Nyakassi M.B. Sanyang, the Statistician General of The Gambia Bureau of Statistics (GBoS), has provided clarification regarding the deduction observed in the salaries of recruited Enumerators. He explained that this deduction constitutes a mandatory tax applied to all individuals receiving government payments.

Recently, a group of Enumerators undergoing training in Foni Ndemban expressed confusion over a deduction noted in their stipends, leading to a dispute involving GBoS staff member Abdou Sanyang.

According to reports obtained by Kerr Fatou, certain Enumerators refused to partake in exams, citing perceived “arrogance” from Abdou Sanyang, who represents GBoS. Allegedly, they were informed of a D2500 deduction from their pay, along with covering WAVE money transfer transaction fees. 

However, Nyakassi M.B. Sanyang clarified that the deduction is indeed a tax mandated for income earned.

“We were recruiting people for the surveys and census without deducting anything from them, and it became an audit query, the last audit: that they should be paying tax because they are earning income. We were treating these payments as allowances before. They (the auditors) said no! These are incomes, and if you are earning D1200 per day for 21 days, at least you should get D25,000. So this is income, and tax should be paid, and since we are treating them as consultants or contractors, what we can do at the moment is to withhold their tax, which is 10%. This is what we told them.

“We told them that you have the right to go to GRA and complain and tell them they have part of your income withheld. We told them, if they don’t mind, they might pay more than what they have been deducted (if they go to GRA). It is mandatory that if anybody has income up to a certain level, they should pay tax. We have some people within them who know nothing, pretend to know a lot, and say we are cheating on them. We are trying to see how to address this issue; it is tough though, but I know we will get there,” Nyakassi M.B. Sanyang, the Statistician General of The Gambia Bureau of Statistics (GBoS) said.

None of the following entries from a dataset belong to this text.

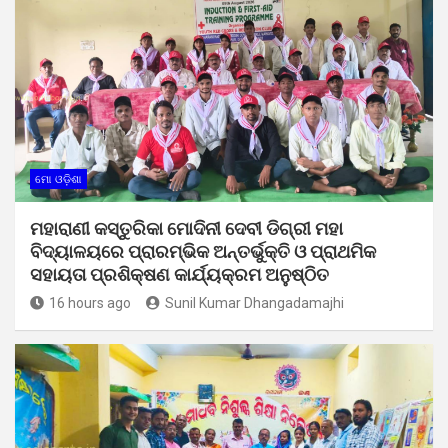
ମୋ ଓଡ଼ିଶା
ମହାରାଣୀ କସ୍ତୁରିକା ମୋଦିନୀ ଦେବୀ ଡିଗ୍ରୀ ମହା
ବିଦ୍ୟାଳୟରେ ପ୍ରାରମ୍ଭିକ ଅନ୍ତର୍ଭୁକ୍ତି ଓ ପ୍ରାଥମିକ
ସହାୟତା ପ୍ରଶିକ୍ଷଣ କାର୍ଯ୍ୟକ୍ରମ ଅନୁଷ୍ଠିତ
16 hours ago
Sunil Kumar Dhangadamajhi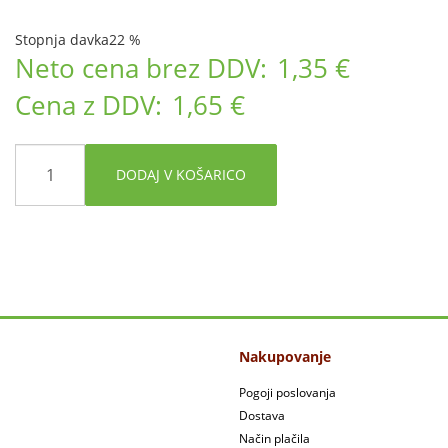
Stopnja davka
22 %
Neto cena brez DDV:
1,35 €
Cena z DDV:
1,65 €
DODAJ V KOŠARICO
Nakupovanje
Pogoji poslovanja
Dostava
Način plačila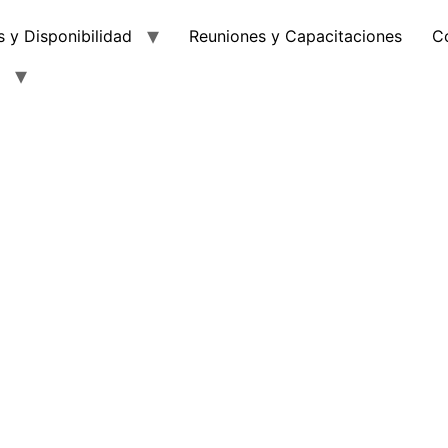
s y Disponibilidad
Reuniones y Capacitaciones
C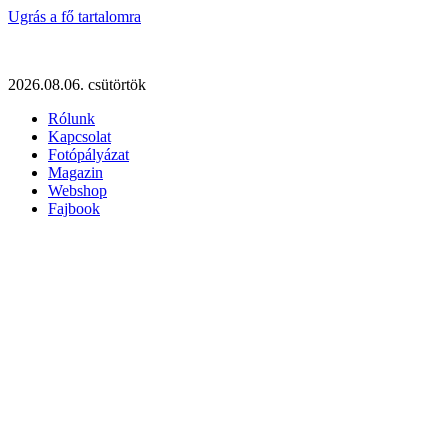
Ugrás a fő tartalomra
2026.08.06. csütörtök
Rólunk
Kapcsolat
Fotópályázat
Magazin
Webshop
Fajbook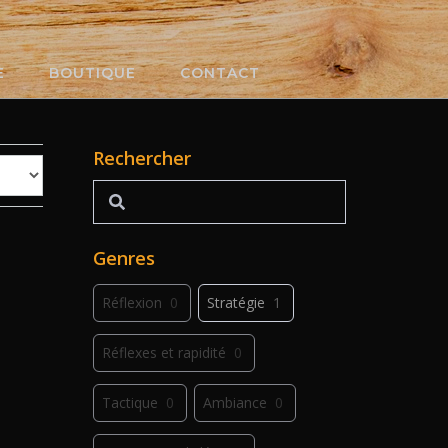
E
BOUTIQUE
CONTACT
Rechercher
Rechercher
Genres
Réflexion
0
Stratégie
1
Réflexes et rapidité
0
Tactique
0
Ambiance
0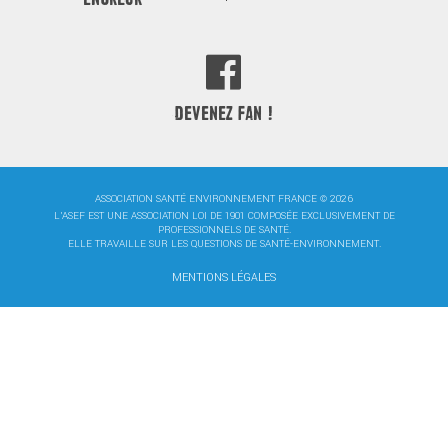
DEVENEZ FAN !
ASSOCIATION SANTÉ ENVIRONNEMENT FRANCE © 2026
L'ASEF EST UNE ASSOCIATION LOI DE 1901 COMPOSÉE EXCLUSIVEMENT DE
PROFESSIONNELS DE SANTÉ.
ELLE TRAVAILLE SUR LES QUESTIONS DE SANTÉ-ENVIRONNEMENT.
MENTIONS LÉGALES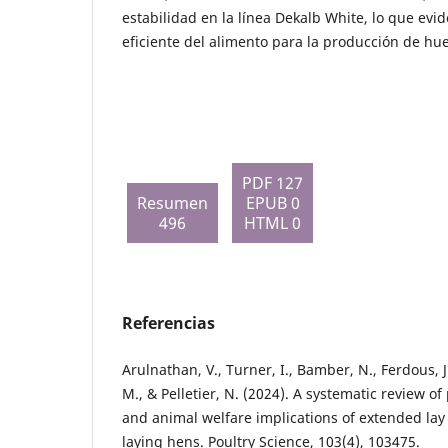
estabilidad en la línea Dekalb White, lo que evid
eficiente del alimento para la producción de hu
PDF 127
Resumen
EPUB 0
496
HTML 0
Referencias
Arulnathan, V., Turner, I., Bamber, N., Ferdous, J
M., & Pelletier, N. (2024). A systematic review of 
and animal welfare implications of extended lay
laying hens. Poultry Science, 103(4), 103475.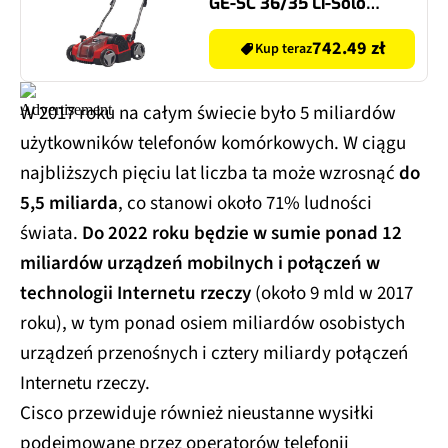
GE-SC 36/35 Li-Solo
2x18V 35cm
742.49 zł
Kup teraz
W 2017 roku na całym świecie było 5 miliardów
użytkowników telefonów komórkowych. W ciągu
najbliższych pięciu lat liczba ta może wzrosnąć
do
5,5 miliarda
, co stanowi około 71% ludności
świata.
Do 2022 roku będzie w sumie ponad 12
miliardów urządzeń mobilnych i połączeń w
technologii Internetu rzeczy
(około 9 mld w 2017
roku), w tym ponad osiem miliardów osobistych
urządzeń przenośnych i cztery miliardy połączeń
Internetu rzeczy.
Cisco przewiduje również nieustanne wysiłki
podejmowane przez operatorów telefonii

Regarding mobile money transfer charges, Sanyang emphasized the inevitability of such fees, likening them to the fees deducted from civil servants’ salaries when deposited in banks. He stressed the necessity of avoiding cash transactions for security reasons and outlined the available payment options: NAFA, YONNA, APS, and WAVE.

“There is no free lunch, these are services, and all of us, our salaries go to the Bank and we are charged fees for that. Even civil servants were asking, and I told them. How do you receive your salaries through the Bank? They said they pay. I told them what do they expect? Is just one percent. If you are to pay a thousand Dalasi, you only pay ten dalasi, and if you are paid twenty thousand, you only pay 200 Dalasis. I told them very clearly that we are not going to handle any cash because you can do a lot of things if you handle cash and we have to avoid that. In fact, it is not allowed for us to hold that amount of money to go and pay them. I told them that we are not going to do it, and the recommendation is to pay you through this mobile money or through the Bank. They have four options, that is NAFA, YONNA, APS and WAVE.”

Mr. Sanyang also refuted accusations that exams were not administered.

“They have confirmed to me that the exams were conducted. There was one person who was telling them not to take the exams but later they came and himself joined and they did the exams,” he said.